Tarea ▸
Duplique todas las filas que siguen, sin introducir cambio alguno.
•••••
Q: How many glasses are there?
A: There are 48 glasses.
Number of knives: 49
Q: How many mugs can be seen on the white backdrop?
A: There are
•••••
Resultado obtenido ▸
Q: How many glasses are there?
A: There are 48 glasses.
Number of knives: 49
Q: How many mugs can be seen on the white backdrop?
A: There are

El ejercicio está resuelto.